# Task item
Rewrite the passage of the commentary on the climate assessment report that begins at "First, the assessment" and ends after "dominate our experiences.", substituting "severe weather" for "extreme weather".

# Document excerpt
* * * *

National Climate Assessment Report Raises False Alarm
By Paul C. “Chip” Knappenberger
The Obama Administration’s just-released National Climate Assessment report leaves the impression that if we don’t quickly launch into action to reduce our emissions of greenhouse gases (primarily by shifting away from using fossil fuels), we will be inundated by an endless flow of misfortune unleashed by the ensuing climate change. The flood has already begun.
Nothing could be further from the truth.
First, the assessment report frequently confuses climate with climate change. The natural climate of the United States is constantly overflowing with extreme weather hazards of all sorts — hurricanes, tornadoes, droughts, floods, blizzards, heat waves, hard freezes and on and on. It’s the norm. The assessment would have you think that every time one of these types of events happens, now or in the future, it is because we are emitting carbon dioxide into the atmosphere. Such a conclusion is a stretch and has never been proven. A thorough review of climate science would demonstrate that the impact of human-caused climate change on the behavior of most types of extreme weather is poorly understood. Instead, the vagaries of climate dominate our experiences.
Second, greenhouse gas emissions from the United States have a truly minimal and diminishing effect on the future course of the Earth’s climate. Rather, that course is being set by developing nations such as China and, soon, India. Research has shown that eliminating all greenhouse gas emissions from the United States now and forever only mitigates less than two-tenths of a one degree of warming by the end of the century — but the cost to do so would hurt our economy dearly. Few folks are willing to pay such a price for no measureable return.
Third, a growing body of scientific evidence — which is based in observations rather than climate models — strongly suggests that future climate change is going to be smaller than we are commonly told in reports such as this National Climate Assessment or those from the United Nations Intergovernmental Panel on Climate Change. This means that reducing carbon-dioxide emissions from the United States will have even less of an impact than the tiny number mentioned above.

* * * *

# Source material
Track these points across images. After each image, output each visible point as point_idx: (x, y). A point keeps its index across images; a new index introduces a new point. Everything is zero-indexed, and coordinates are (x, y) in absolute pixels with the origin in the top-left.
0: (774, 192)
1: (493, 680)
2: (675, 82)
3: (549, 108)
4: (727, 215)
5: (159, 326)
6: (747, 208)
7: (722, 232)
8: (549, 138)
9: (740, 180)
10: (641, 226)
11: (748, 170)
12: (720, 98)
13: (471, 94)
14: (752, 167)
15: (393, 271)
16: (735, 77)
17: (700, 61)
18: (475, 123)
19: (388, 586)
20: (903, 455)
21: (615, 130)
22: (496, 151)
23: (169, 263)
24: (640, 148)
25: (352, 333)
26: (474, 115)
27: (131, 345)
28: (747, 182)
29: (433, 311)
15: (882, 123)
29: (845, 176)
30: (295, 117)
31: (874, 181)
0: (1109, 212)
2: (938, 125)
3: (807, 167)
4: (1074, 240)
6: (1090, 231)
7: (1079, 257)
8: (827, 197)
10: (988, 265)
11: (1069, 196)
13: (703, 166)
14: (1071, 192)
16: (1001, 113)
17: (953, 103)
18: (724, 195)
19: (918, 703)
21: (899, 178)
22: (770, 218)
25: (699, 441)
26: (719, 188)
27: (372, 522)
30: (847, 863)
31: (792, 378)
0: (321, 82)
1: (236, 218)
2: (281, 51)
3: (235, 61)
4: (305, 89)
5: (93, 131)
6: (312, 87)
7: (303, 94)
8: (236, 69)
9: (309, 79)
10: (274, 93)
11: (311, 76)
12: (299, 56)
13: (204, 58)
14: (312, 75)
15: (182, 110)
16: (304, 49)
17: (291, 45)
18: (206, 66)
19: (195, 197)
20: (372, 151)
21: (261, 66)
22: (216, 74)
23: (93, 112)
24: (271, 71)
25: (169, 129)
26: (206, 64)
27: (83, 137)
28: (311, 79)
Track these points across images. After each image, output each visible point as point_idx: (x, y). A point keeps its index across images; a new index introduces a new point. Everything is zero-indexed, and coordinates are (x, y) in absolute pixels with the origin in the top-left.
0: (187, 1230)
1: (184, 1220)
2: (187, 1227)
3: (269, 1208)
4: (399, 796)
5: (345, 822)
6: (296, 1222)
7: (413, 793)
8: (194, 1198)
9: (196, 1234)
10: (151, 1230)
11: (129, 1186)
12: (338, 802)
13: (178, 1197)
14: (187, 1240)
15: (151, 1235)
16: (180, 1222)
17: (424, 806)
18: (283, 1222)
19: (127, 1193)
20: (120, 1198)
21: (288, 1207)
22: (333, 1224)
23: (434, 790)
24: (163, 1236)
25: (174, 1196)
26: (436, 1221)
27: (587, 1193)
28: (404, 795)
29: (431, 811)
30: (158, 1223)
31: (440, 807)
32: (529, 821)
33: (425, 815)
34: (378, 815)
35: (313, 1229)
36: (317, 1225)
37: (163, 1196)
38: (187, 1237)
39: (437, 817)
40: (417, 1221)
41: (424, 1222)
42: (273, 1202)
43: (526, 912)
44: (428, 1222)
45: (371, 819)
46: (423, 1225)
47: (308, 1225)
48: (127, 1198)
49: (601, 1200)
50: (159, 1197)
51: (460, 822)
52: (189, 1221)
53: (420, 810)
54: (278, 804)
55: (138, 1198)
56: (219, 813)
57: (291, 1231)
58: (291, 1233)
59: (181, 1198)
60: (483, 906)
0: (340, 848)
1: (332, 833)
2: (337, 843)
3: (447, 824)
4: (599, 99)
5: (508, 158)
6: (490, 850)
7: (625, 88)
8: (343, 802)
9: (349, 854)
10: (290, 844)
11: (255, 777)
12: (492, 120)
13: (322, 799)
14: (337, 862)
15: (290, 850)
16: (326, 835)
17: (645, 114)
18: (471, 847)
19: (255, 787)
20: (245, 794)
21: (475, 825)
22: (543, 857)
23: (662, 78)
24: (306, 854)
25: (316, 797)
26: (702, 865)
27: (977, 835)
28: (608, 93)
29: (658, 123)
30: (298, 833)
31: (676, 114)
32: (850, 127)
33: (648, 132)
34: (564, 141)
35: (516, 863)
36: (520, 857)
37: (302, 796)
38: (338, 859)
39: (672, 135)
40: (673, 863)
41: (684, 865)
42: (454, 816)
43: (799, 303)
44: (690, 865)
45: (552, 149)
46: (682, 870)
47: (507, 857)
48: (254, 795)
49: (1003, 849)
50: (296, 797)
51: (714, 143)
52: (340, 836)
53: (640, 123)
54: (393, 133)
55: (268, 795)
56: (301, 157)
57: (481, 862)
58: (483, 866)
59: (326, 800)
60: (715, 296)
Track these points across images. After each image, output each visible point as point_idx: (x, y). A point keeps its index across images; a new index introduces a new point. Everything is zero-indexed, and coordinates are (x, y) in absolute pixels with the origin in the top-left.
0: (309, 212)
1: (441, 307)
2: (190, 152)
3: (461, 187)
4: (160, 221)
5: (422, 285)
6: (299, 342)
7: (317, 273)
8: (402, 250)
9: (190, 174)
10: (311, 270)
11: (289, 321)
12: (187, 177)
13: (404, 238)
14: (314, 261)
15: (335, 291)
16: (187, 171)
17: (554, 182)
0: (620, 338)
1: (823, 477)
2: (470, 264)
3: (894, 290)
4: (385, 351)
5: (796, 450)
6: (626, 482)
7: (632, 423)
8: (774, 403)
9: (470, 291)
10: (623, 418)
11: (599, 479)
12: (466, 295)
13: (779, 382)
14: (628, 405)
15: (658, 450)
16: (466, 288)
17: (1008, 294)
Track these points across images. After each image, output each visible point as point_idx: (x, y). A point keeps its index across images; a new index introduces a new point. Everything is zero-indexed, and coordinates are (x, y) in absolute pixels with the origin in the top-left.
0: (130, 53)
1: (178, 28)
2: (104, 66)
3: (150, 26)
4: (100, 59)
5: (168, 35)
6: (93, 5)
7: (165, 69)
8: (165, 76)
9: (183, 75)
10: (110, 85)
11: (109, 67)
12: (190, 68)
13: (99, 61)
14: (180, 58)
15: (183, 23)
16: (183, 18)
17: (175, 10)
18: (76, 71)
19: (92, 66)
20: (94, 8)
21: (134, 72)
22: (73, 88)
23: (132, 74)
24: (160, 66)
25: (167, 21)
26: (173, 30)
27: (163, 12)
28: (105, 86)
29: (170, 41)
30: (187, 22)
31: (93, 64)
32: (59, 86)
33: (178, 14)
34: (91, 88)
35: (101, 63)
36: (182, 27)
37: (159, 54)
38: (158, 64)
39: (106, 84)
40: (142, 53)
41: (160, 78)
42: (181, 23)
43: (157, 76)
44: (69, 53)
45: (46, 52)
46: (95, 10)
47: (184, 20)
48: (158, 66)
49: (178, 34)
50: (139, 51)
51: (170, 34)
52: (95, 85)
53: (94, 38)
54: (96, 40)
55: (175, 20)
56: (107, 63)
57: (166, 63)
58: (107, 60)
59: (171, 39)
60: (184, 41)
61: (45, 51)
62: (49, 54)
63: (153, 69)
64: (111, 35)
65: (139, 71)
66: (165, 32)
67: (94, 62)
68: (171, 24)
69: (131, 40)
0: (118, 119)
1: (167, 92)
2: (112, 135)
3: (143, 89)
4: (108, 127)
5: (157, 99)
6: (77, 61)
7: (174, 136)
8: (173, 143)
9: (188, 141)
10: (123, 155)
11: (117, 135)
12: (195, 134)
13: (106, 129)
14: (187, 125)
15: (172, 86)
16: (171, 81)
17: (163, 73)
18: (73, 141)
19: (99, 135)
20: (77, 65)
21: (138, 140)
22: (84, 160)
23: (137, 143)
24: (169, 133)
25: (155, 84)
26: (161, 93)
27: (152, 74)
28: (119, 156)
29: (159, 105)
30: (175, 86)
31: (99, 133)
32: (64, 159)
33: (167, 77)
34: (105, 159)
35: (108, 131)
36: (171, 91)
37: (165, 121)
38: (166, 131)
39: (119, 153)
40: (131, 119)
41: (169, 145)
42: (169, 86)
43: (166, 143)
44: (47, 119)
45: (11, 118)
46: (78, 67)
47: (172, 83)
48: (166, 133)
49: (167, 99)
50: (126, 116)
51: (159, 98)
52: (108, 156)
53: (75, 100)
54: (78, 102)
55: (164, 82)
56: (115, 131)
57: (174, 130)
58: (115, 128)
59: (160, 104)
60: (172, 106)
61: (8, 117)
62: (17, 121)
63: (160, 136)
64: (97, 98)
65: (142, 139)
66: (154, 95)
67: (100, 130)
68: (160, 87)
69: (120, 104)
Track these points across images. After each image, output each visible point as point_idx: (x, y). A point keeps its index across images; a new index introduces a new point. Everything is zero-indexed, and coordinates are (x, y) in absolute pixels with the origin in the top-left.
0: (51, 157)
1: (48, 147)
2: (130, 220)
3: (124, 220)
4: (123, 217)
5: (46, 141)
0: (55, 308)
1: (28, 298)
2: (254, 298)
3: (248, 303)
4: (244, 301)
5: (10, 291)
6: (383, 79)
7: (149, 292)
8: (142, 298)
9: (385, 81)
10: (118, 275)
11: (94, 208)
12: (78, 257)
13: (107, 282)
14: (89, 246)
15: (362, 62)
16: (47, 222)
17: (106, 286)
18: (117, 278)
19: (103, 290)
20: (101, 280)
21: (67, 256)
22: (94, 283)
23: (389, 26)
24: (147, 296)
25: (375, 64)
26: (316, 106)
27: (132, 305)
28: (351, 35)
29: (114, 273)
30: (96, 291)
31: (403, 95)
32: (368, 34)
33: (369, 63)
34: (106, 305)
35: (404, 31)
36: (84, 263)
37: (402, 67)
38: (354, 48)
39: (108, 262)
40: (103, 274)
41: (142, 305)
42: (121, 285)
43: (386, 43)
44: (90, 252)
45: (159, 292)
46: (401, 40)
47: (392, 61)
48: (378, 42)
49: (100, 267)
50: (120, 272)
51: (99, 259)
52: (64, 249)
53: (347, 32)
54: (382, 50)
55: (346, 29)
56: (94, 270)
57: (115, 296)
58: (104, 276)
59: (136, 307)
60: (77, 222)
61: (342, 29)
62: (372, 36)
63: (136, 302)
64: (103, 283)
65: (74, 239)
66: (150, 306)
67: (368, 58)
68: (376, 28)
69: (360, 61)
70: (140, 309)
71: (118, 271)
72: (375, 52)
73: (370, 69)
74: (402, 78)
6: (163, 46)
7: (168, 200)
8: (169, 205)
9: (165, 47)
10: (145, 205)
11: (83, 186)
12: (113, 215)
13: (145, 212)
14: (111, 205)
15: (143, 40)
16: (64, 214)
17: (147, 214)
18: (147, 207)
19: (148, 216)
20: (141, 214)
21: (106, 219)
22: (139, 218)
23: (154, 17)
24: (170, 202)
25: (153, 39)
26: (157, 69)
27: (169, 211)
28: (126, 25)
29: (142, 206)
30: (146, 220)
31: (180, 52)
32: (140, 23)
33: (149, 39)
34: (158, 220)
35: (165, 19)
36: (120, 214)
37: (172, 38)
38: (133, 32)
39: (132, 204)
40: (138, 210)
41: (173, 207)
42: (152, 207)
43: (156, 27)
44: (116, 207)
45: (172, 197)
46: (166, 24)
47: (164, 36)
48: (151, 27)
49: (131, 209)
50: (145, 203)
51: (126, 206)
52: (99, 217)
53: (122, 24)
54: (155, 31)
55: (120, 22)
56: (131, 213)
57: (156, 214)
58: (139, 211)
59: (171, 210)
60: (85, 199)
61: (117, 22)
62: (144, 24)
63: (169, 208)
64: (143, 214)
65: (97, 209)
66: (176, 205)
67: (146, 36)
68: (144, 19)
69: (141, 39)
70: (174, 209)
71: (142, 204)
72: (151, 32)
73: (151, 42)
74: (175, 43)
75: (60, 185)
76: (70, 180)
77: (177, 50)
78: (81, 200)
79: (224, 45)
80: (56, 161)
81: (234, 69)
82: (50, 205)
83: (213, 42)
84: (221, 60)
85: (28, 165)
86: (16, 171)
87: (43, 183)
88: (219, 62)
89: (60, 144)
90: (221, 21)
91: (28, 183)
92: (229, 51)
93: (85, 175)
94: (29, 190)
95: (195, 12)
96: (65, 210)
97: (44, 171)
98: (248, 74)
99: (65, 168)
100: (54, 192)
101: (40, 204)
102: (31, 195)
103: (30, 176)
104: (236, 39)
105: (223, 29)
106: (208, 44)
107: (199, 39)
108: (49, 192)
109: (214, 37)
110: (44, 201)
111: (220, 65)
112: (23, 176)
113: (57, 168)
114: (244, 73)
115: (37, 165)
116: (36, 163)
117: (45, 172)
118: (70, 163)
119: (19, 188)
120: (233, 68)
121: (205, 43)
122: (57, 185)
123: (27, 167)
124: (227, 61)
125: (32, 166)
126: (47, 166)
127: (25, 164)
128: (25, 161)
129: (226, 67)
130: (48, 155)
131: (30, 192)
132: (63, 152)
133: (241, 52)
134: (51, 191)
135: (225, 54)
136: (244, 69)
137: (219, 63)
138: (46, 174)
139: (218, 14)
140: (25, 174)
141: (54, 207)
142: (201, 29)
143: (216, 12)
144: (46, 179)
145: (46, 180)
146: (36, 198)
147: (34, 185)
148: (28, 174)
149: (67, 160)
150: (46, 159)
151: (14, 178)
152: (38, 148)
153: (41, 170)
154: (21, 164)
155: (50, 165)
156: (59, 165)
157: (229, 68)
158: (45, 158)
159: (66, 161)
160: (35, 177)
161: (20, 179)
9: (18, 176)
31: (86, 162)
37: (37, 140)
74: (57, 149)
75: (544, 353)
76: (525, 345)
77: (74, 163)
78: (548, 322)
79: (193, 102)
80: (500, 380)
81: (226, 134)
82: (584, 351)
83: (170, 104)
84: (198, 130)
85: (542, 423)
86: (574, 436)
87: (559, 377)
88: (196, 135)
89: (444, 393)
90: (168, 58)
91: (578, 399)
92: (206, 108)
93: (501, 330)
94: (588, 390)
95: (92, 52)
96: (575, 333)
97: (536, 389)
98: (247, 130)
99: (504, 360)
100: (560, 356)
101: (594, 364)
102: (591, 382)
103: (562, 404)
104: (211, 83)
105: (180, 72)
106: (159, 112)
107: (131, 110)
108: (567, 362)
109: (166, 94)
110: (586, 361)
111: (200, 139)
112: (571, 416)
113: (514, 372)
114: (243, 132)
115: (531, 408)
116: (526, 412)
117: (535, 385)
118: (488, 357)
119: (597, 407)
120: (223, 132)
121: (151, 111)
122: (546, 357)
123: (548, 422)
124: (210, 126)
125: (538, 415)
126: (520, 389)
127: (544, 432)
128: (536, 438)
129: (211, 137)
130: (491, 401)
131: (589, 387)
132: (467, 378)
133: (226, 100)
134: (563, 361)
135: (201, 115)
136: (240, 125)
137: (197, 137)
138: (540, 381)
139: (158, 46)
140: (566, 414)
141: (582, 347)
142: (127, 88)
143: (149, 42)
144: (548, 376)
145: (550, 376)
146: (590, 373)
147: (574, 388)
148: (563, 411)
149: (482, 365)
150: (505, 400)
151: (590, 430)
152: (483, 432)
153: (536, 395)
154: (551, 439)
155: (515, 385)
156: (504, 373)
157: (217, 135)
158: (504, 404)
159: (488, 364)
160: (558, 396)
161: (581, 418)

* * * *

# Written response
First, the assessment report frequently confuses climate with climate change. The natural climate of the United States is constantly overflowing with severe weather hazards of all sorts — hurricanes, tornadoes, droughts, floods, blizzards, heat waves, hard freezes and on and on. It’s the norm. The assessment would have you think that every time one of these types of events happens, now or in the future, it is because we are emitting carbon dioxide into the atmosphere. Such a conclusion is a stretch and has never been proven. A thorough review of climate science would demonstrate that the impact of human-caused climate change on the behavior of most types of severe weather is poorly understood. Instead, the vagaries of climate dominate our experiences.